JetBlue has increased aircraft cleaning each night and are utilizing disinfectant that is effective against coronavirus across frequently touched surfaces, such as tray tables, seat covers, armrests and seatbelts. Hand sanitizer and disinfecting wipes are widely available throughout terminals as well as on board flights, and common surface areas are disinfected frequently. Additionally, crewmembers are proactively reviewing seat assignments to ensure as much personal space as possible between passengers, and buffer zones have been created around crewmember jump seats for added safety. Food and beverage service have been limited, and hot towel service has been suspended. As a precautionary measure, all crewmembers are required to wear face coverings while working, and customers will be required to wear a face covering over their nose and mouth starting May 4.

Southwest Airlines

Southwest aircraft receive more than six hours of cleaning every night. Technicians use an EPA-approved, hospital grade disinfectant on touchpoints throughout the passenger cabin, such as seatbelt buckles, touch buttons, seat surfaces, tray tables and armrests. Southwest also has implemented electrostatic sprayers for aircraft cleaning on all overnight stops with expansions to treat the full fleet. The electrostatic solution utilizes a disinfection agent and antimicrobial cleaner to reach surfaces humans hands are unable to reach. These two videos highlight Southwest’s enhanced cleaning. In order to limit close interaction, all on-board beverage and snack services have been suspended, except for water.

United Airlines

United aircraft are cleaned at various touchpoints throughout the day. Any hard surface touched by customers and employees—including lavatories, galleys, tray tables, window shades and armrests—receive a thorough wipe-down with a high-grade disinfectant and multi-purpose cleaner. If an employee or customer is exhibiting potential coronavirus symptoms, the aircraft is taken out of service and sent through a full decontamination process. United has implemented electrostatic spraying on all inbound long-haul international flights and mainline overnight aircraft and will expand it to all departures beginning June. In airports, signage will encourage social distancing between customers and employees, including a six-foot tape rule at ticket counters and sneeze guards and key interaction points. Additionally, food service has been adjusted to minimize touchpoints and boarding will be done back-to-front by row in order to promote social distancing. Seats will be limited in all cabins, along with the middle seat blocked off, as well as fewer customers boarded at a time to allow for more distance. Customer service representatives also will proactively re-seat customers in order to practice social distancing, and in-flight service has been adjusted to limit person-to-person interaction. As an added measure of protection, flight attendants are required to wear a face covering, and masks will be made available to customers starting in early May.

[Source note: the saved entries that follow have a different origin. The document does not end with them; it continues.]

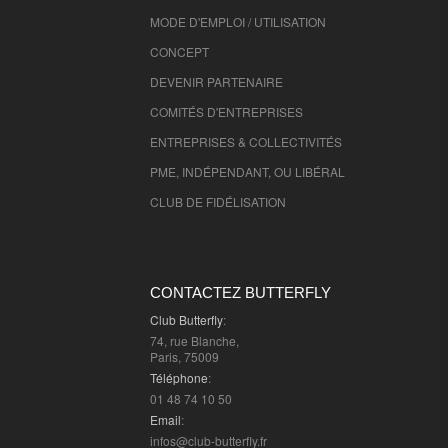
MODE D'EMPLOI / UTILISATION
CONCEPT
DEVENIR PARTENAIRE
COMITÉS D'
ENTREPRISES
ENTREPRISES & COLLECTIVITÉS
PME, INDÉPENDANT, OU LIBÉRAL
CLUB DE FIDÉLISATION
CONTACTEZ BUTTERFLY
Club Butterfly
:
74, rue Blanche,
Paris, 75009
Téléphone
:
01 48 74 10 50
Email
:
infos@club-butterfly.fr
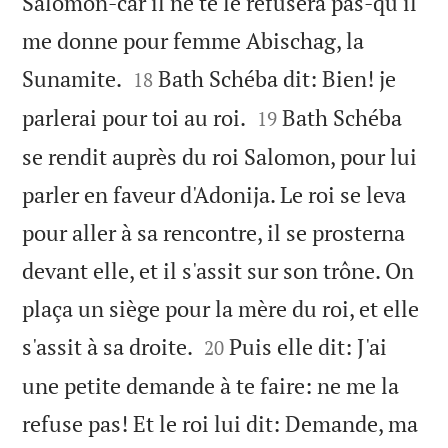
Salomon-car il ne te le refusera pas-qu'il
me donne pour femme Abischag, la


Sunamite.
Bath Schéba dit: Bien! je
18


parlerai pour toi au roi.
Bath Schéba
19
se rendit auprès du roi Salomon, pour lui
parler en faveur d'Adonija. Le roi se leva
pour aller à sa rencontre, il se prosterna
devant elle, et il s'assit sur son trône. On
plaça un siège pour la mère du roi, et elle


s'assit à sa droite.
Puis elle dit: J'ai
20
une petite demande à te faire: ne me la
refuse pas! Et le roi lui dit: Demande, ma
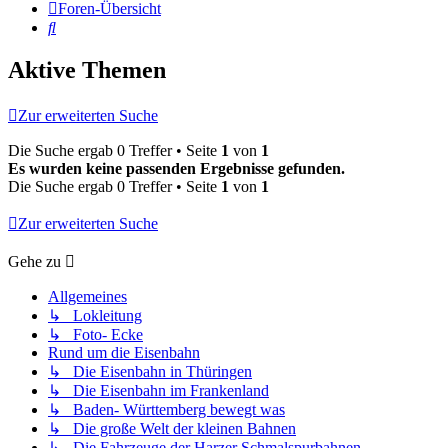
Foren-Übersicht
Suche
Aktive Themen
Zur erweiterten Suche
Die Suche ergab 0 Treffer • Seite
1
von
1
Es wurden keine passenden Ergebnisse gefunden.
Die Suche ergab 0 Treffer • Seite
1
von
1
Zur erweiterten Suche
Gehe zu
Allgemeines
↳ Lokleitung
↳ Foto- Ecke
Rund um die Eisenbahn
↳ Die Eisenbahn in Thüringen
↳ Die Eisenbahn im Frankenland
↳ Baden- Württemberg bewegt was
↳ Die große Welt der kleinen Bahnen
↳ Die Fahrzeuge der Harzer Schmalspurbahnen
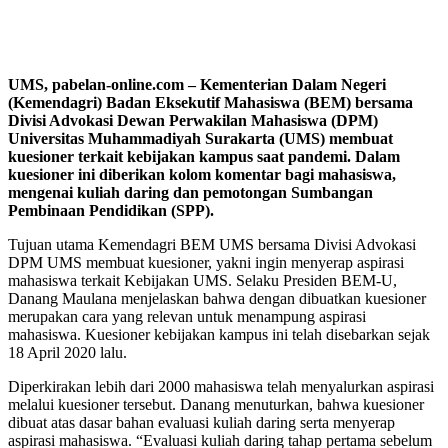
UMS, pabelan-online.com – Kement
e
rian Dalam Neg
e
ri
(Kemendagri) Badan Eksekutif Mahasiswa (BEM) bersama
Divisi Advokasi Dewan Perwakilan Mahasiswa (DPM)
Universitas Muhammadiyah Surakarta (UMS) membuat
kuesioner terkait kebijakan kampus saat pandemi. Dalam
kuesioner ini diberikan kolom komentar bagi mahasiswa
,
mengenai kuliah daring dan pemotongan Sumbangan
Pembinaan Pendidikan (SPP).
Tujuan utama Kemendagri BEM UMS bersama Divisi Advokasi
DPM UMS membuat kuesioner, yakni ingin menyerap aspirasi
mahasiswa terkait Kebijakan UMS. Selaku Presiden BEM-U,
Danang Maulana menjelaskan bahwa dengan dibuatkan kuesioner
merupakan cara yang relevan untuk menampung aspirasi
mahasiswa. Kuesioner kebijakan kampus ini telah disebarkan sejak
18 April 2020 lalu.
Diperkirakan lebih dari 2000 mahasiswa telah menyalurkan aspirasi
melalui kuesioner tersebut. Danang menuturkan, bahwa kuesioner
dibuat atas dasar bahan evaluasi kuliah daring serta menyerap
aspirasi mahasiswa. “Evaluasi kuliah daring tahap pertama sebelum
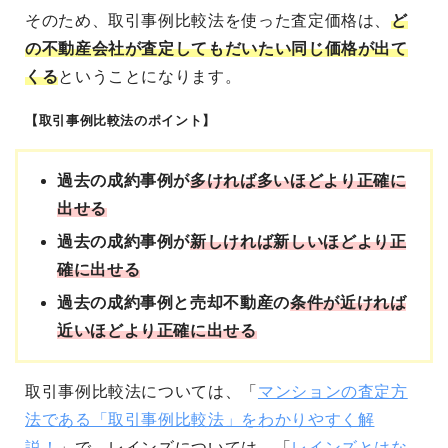
そのため、取引事例比較法を使った査定価格は、
ど
の不動産会社が査定してもだいたい同じ価格が出て
くる
ということになります。
【取引事例比較法のポイント】
過去の成約事例が
多ければ多いほどより正確に
出せる
過去の成約事例が
新しければ新しいほどより正
確に出せる
過去の成約事例と売却不動産の
条件が近ければ
近いほどより正確に出せる
取引事例比較法については、「
マンションの査定方
法である「取引事例比較法」をわかりやすく解
説！
」で、レインズについては、「
レインズとはな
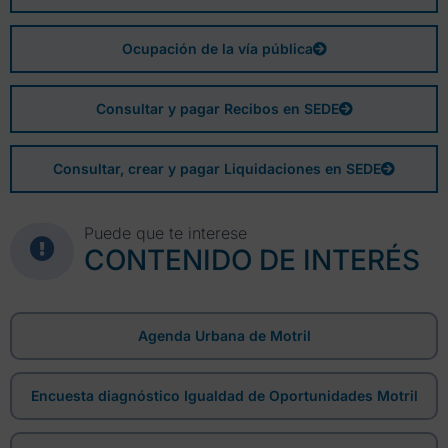
Ocupación de la vía pública
Consultar y pagar Recibos en SEDE
Consultar, crear y pagar Liquidaciones en SEDE
Puede que te interese
CONTENIDO DE INTERÉS
Agenda Urbana de Motril
Encuesta diagnóstico Igualdad de Oportunidades Motril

Individuals are encouraged to listen to medical experts and heed their guidance. Following these basic protective measures from the CDC is also encouraged:

  • Stay home if you are sick.
  • Wash your hands often with soap and water for at least 20 seconds.
  • If soap and water are unavailable, use an alcohol-based hand sanitizer with at least 60% alcohol content.
  • Avoid touching your eyes, hands and mouth.
  • Cover your mouth and nose with your bent elbow or tissue when coughing or sneezing.

Airlines continue to work collaboratively with the Administration, CDC, HHS, DOT, DHS and other federal agencies to prioritize the health, safety and wellbeing of travelers. Additional information can be found at individual carrier websites and at www.AirlinesTakeAction.com.